The Mexican milk snake is short in length and large in width compared to other milk snake subspecies, given that they grow to approximately 24–30 inches (61–76 cm) in length and have more girth overall. It is not venomous, contrary to the coral snake, which fairly resembles this milk snake. The coral snake's red and yellow bands are adjacent, while the milk snake's red and black bands are adjacent.

== Behavior and adaptations ==
Like many snakes, L. annulata tend to be nocturnal or crepuscular in lifestyle, mostly preferring to hide when the daytime temperatures are at their highest and becoming most active in the cooler periods of the day, especially from the spring to the fall. They eat primarily rodents and lizards; additionally, they will occasionally eat other snakes, including venomous rattlesnakes and coral snakes (albeit not nearly as often as the related kingsnakes), whose venom the genus Lampropeltis has (seemingly) evolved an innate resistance to. As with all lampropeltid snakes, they will eat most or all animals they can comfortably swallow, if hungry or voracious enough, including desert toads, frogs, young rabbits, and various ground-nesting birds and their chicks. Their choice of habitat is semi-arid brush areas with sandy soils. While these snakes are primarily nocturnal and crepuscular, as previously stated, they will also bask for short periods during the day to raise their internal temperature. If kept in captivity, they will appreciate being provided with a basking lamp set to a timer cycle.

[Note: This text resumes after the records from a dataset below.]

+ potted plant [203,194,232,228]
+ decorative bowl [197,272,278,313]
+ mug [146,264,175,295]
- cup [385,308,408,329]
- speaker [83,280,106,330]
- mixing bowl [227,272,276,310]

Milksnakes, like many semi-arid reptile species, have a natural resilience and adaptability due to the many unpredictable climatic conditions and environmental pressures present in their habitats, which include predation, interspecific competition, drought and heatwaves, as well as seasonally-heavy rainstorms and potential flash-flooding. Depending on a snake's habitat's elevation and proximity to water, daytime temperatures in its range of northern Mexico and South Texas can vary, from temperate, albeit dry, throughout much of the year to oppressively hot in the summertime, easily reaching over 90°F (32 °C); on many days, the highs may easily reach over 100°F (37 °C) across the species' distribution. Contrastingly, winter lows can reach near-freezing, even experiencing snowfall in some areas. Snakes have evolved in response to such extremes, primarily by having a relatively slow rate of metabolism coupled with efficient digestion, extracting sufficient nutrients and hydration from their prey; when water is available, most snakes will readily drink it.

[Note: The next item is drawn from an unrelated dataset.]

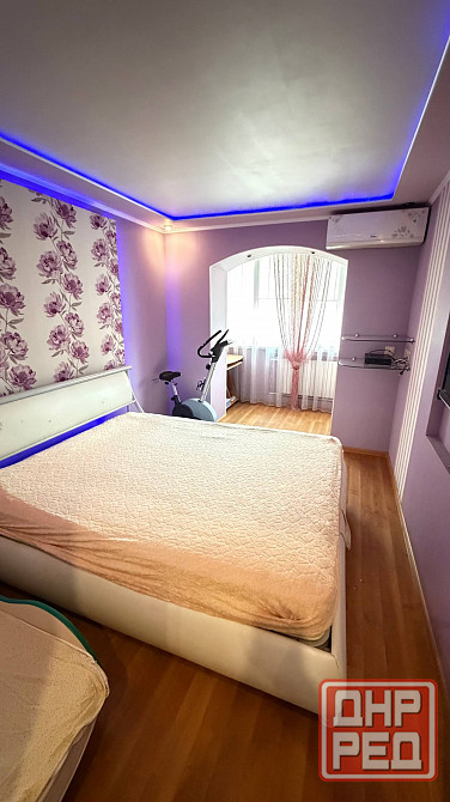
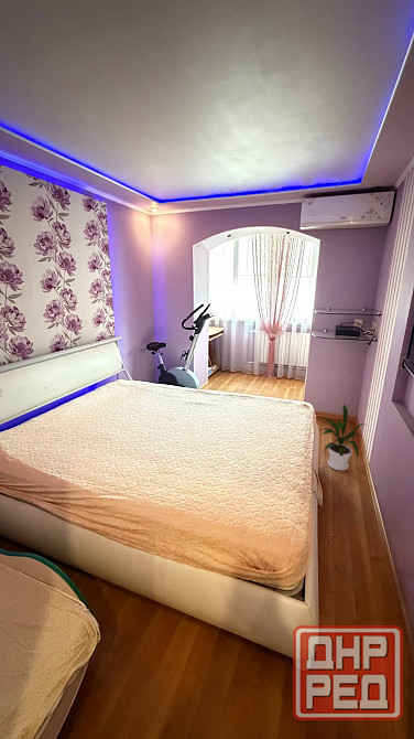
+ house plant [319,404,368,472]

Breeding occurs on rainy spring evenings, and approximately 50 days later, the female will lay 4–10 eggs, which will incubate for 55–60 days before hatching. Newborns are around 6–7 inches (15–17 cm) long.

== In captivity ==
A pet Mexican milk snake adapts well to captive care and might appeal to owners seeking a small size and interesting coloration. They are generally docile and do not bite or stink.